*** LISTED RECORDS ***

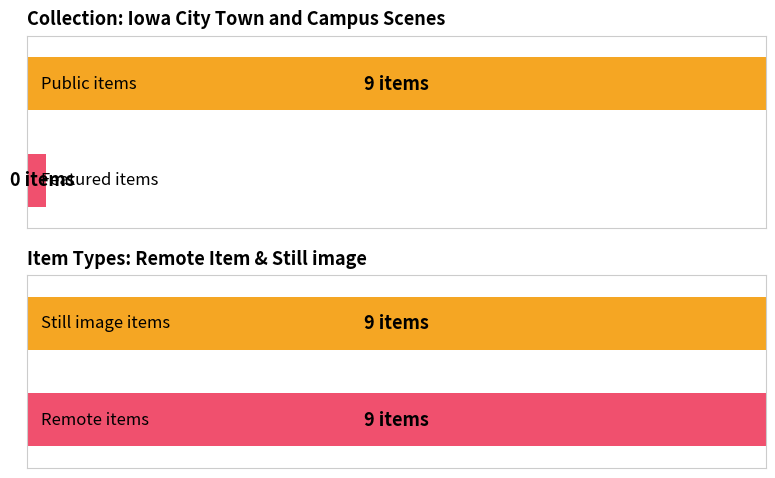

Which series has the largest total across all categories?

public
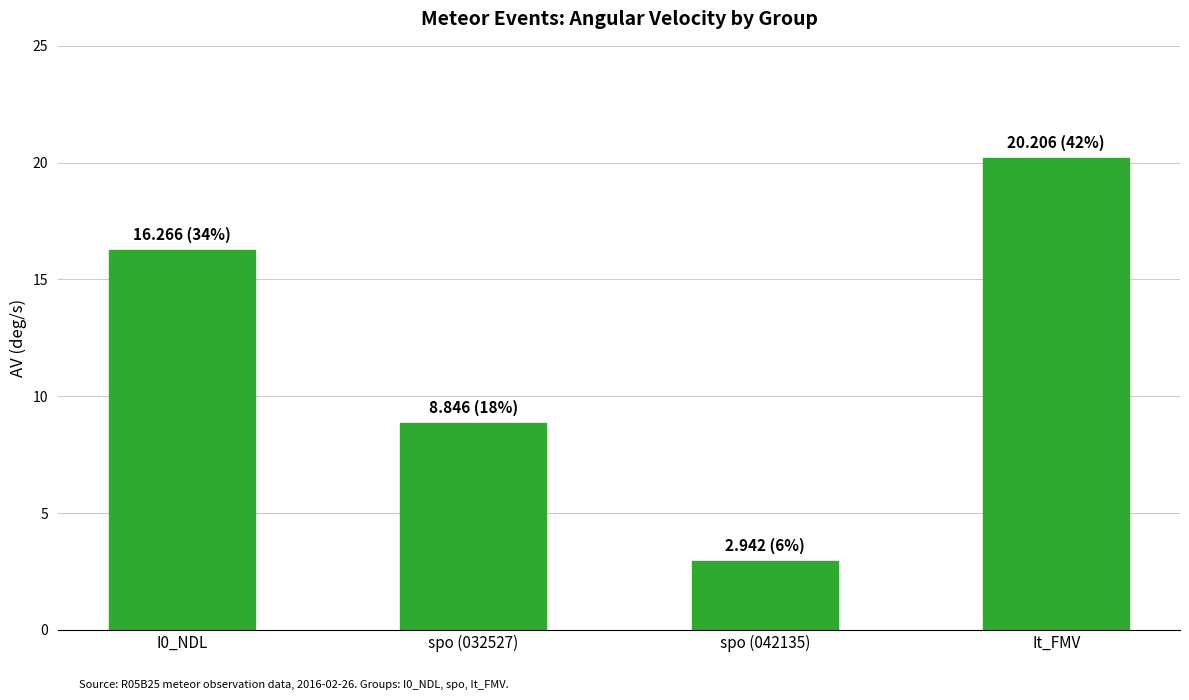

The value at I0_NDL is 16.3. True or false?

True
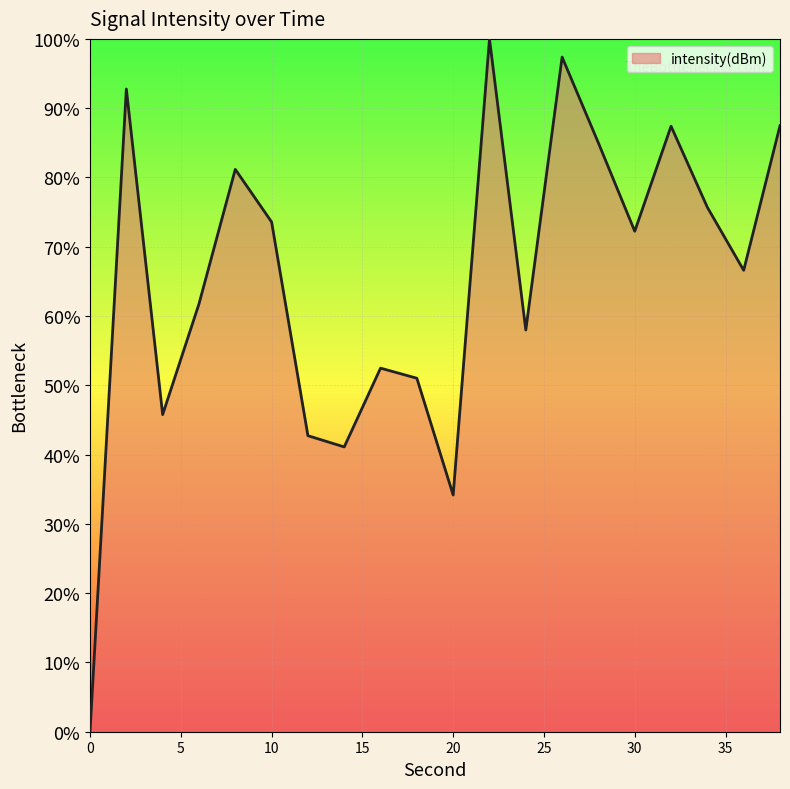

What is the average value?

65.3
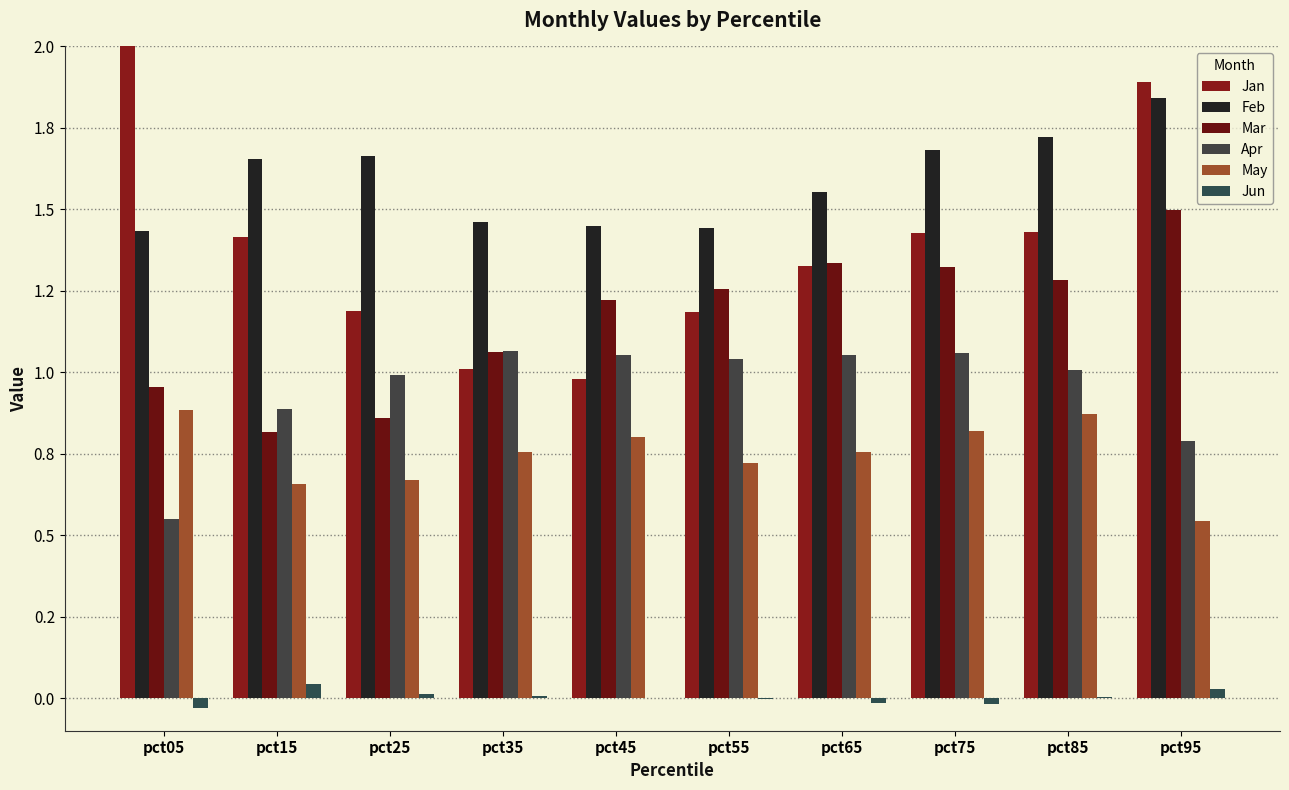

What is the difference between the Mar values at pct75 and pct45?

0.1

*** End of LISTED RECORDS ***
*** LISTED RECORDS ***

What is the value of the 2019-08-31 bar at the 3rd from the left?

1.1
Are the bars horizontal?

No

*** End of LISTED RECORDS ***

Return every line of the records that contains the string "What", counting only matches with the same case.

What is the average value?
What is the difference between the Mar values at pct75 and pct45?
What is the value of the 2019-08-31 bar at the 3rd from the left?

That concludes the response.